Emily Monastiriotis, a partner and head of construction disputes, was interviewed by Lexis®PSL on what the Insurance Act 2015 means for the construction sector.
What is the significance of IA 2015 for the construction sector?
IA 2015 which received Royal Assent on 12 February 2015 radically overhauls areas of UK insurance law. The construction sector is closely linked to insurance as construction projects have the benefit of insurance policies. For example, architects are required to maintain professional indemnity policies, as are quantity surveyors. The industry has 18 months to prepare for these changes as IA 2015 comes into force in August 2016. That said, it has already been reported that many insurers are implementing the changes early (as an optional 'contract in') and those involved in procuring and dealing with insurance policies will need to get up to speed swiftly with the changes. For example, the law on warranties is radically altered by IA 2015 and these amendments are key to insureds on construction projects claiming under their commercial insurance policies. Often losses on construction projects are substantial and many major contractors will have reinsurance policies. IA 2015 applies equally to those types of policies.
What changes (if any) will IA 2015 introduce to the insurances held by the various parties involved in construction projects?
The various parties involved in construction projects are likely to be insured by non-consumer insurance policies. IA 2015 has introduced a default statutory regime for such policies. There are a number of fundamental changes that have been introduced all of which will have an impact on insureds and insurers involved in construction projects. These include:
- So called 'basis of contract' clauses, which converted pre-contractual information supplied to insurers into warranties, are abolished and it is not possible for the parties to opt out of this.
- A breach of warranty simply suspends the insurer's liability, it no longer discharges it. So an insurer will still have to pay claims that arise after a breach of warranty has been remedied.
- A new provision has been introduced which provides that insurers are unable to rely upon a breach of a warranty by an insured if the breach is irrelevant to the risk of loss. The test that applies is that 'the non-compliance with the term could not have increased the risk of the loss which actually occurred in the circumstance in which it occurred'. For example, if on a construction project a flood occurs but a contractor has breached a warranty that it was to secure a site with a mesh wire fence to protect against trespassers if the insured can establish that even if the fence had been erected the flood damage would still have occurred insurers will be liable.

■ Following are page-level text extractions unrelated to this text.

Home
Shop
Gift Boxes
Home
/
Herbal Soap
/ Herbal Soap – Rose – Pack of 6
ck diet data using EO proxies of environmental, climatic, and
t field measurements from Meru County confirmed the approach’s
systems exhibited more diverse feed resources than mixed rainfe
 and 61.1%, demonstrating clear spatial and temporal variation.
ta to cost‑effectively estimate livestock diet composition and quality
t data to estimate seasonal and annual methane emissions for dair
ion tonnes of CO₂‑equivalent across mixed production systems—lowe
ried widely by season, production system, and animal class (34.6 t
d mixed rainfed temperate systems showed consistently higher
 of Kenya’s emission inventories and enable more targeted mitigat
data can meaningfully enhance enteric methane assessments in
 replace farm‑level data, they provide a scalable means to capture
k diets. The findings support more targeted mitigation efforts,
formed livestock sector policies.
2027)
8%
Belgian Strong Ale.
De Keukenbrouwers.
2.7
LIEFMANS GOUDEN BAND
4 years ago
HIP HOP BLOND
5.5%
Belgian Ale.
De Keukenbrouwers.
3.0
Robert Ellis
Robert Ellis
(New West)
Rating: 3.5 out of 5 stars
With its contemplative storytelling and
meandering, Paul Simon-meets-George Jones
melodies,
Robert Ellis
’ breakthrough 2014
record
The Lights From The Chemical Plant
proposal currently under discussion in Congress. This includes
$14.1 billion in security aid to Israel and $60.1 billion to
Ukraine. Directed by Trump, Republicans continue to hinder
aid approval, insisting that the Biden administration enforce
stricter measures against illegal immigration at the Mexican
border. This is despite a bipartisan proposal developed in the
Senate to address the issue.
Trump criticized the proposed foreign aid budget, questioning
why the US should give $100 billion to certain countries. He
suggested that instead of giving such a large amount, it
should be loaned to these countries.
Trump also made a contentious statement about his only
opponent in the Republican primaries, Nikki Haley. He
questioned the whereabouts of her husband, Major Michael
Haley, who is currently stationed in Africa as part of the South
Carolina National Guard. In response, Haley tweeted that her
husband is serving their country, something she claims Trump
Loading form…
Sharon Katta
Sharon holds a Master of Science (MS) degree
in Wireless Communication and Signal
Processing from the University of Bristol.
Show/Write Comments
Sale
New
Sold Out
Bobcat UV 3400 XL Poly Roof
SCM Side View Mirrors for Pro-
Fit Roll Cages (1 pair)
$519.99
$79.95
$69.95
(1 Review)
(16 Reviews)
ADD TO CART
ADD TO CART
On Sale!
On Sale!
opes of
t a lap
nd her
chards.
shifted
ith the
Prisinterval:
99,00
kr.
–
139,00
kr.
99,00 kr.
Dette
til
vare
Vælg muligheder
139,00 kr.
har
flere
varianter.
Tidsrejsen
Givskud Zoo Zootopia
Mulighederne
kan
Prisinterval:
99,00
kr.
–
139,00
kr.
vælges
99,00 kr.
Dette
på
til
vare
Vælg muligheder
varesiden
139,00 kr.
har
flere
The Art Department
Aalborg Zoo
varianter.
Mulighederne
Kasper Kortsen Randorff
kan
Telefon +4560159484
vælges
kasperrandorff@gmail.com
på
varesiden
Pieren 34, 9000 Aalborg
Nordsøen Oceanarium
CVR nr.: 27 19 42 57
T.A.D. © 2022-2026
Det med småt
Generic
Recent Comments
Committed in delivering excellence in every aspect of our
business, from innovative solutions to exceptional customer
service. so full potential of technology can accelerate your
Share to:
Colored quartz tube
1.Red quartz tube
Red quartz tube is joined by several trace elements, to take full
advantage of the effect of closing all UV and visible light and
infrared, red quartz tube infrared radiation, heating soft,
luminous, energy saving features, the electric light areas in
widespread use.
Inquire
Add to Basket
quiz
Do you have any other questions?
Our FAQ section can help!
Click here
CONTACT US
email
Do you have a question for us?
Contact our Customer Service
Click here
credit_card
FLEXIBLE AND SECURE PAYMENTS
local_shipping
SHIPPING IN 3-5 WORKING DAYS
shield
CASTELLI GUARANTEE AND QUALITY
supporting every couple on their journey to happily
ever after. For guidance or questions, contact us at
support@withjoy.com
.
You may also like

- An insured no longer has a duty to disclose every material circumstance known (or which ought to be known) to an insured. Instead, an insured has a duty to make a fair presentation of the risk. If this duty is breached deliberately or recklessly the insurer is able to avoid the policy (which means it is treated as if it never existed), retain the premium and not pay any claims. If the breach is not deliberate or reckless then proportionate remedies will apply--these will depend upon what the insurer would have done had full disclosure been given.
Will this have an impact on the insurance provisions in construction contracts and professional appointments?
IA 2015 may have more of an impact on the procedures during placing, renewal and claims, rather than on the wording on the insurance clauses themselves. This is because I anticipate that insurers will have to tighten up their risk surveys as a result of the relaxations on breaches of warranty. If parties to a non-consumer contract want to contract out of IA 2015, they can agree to do so (although they cannot opt out of the abolition of basis of contract clauses) but only if terms that are less favourable to the insured than those provided in IA 2015 are sufficiently brought to the insured's attention and are clear and unambiguous.
What are the key considerations for contractors, developers and consultants arising out of IA 2015?
One of the key changes from an insured's point of view is the new duty to make a fair presentation of the risk. Construction entities will need to review how they have conducted their disclosure to insurers and make sure that they comply with the new requirements. The question of what is known or ought to be known by an insured means:
- what the insured has told its broker
- what is known by individuals who are part of its senior management team or responsible for its insurance
- what would be revealed by a reasonable search of information available to the insured
What should construction lawyers be brushing up on in relation to IA 2015?
As explained above, it cannot be assumed that no changes will be made for 18 months when IA 2015 comes into force. Construction lawyers needs to familiarise themselves with the changes implemented by IA 2015 as they will have to advise clients how to prepare for the changes and to ensure that proper procedures are in place to deal with the new requirements.
Are there any other points of interest?
IA 2015 also includes amendments to the Third Parties (Rights Against Insurers) Act 2010 (TP(RAI)A 2010) (which is not yet in force) which enables the government to introduce secondary legislation to enable it to come into force. The enactment of TP(RAI)A 2010 will simplify the procedure for parties with a liability claim against a party that has become bankrupt or insolvent to claim against that party's insurers. Insolvency is still impacting the construction industry so the introduction of TP(RAI)A 2010 will be welcomed by many in the industry.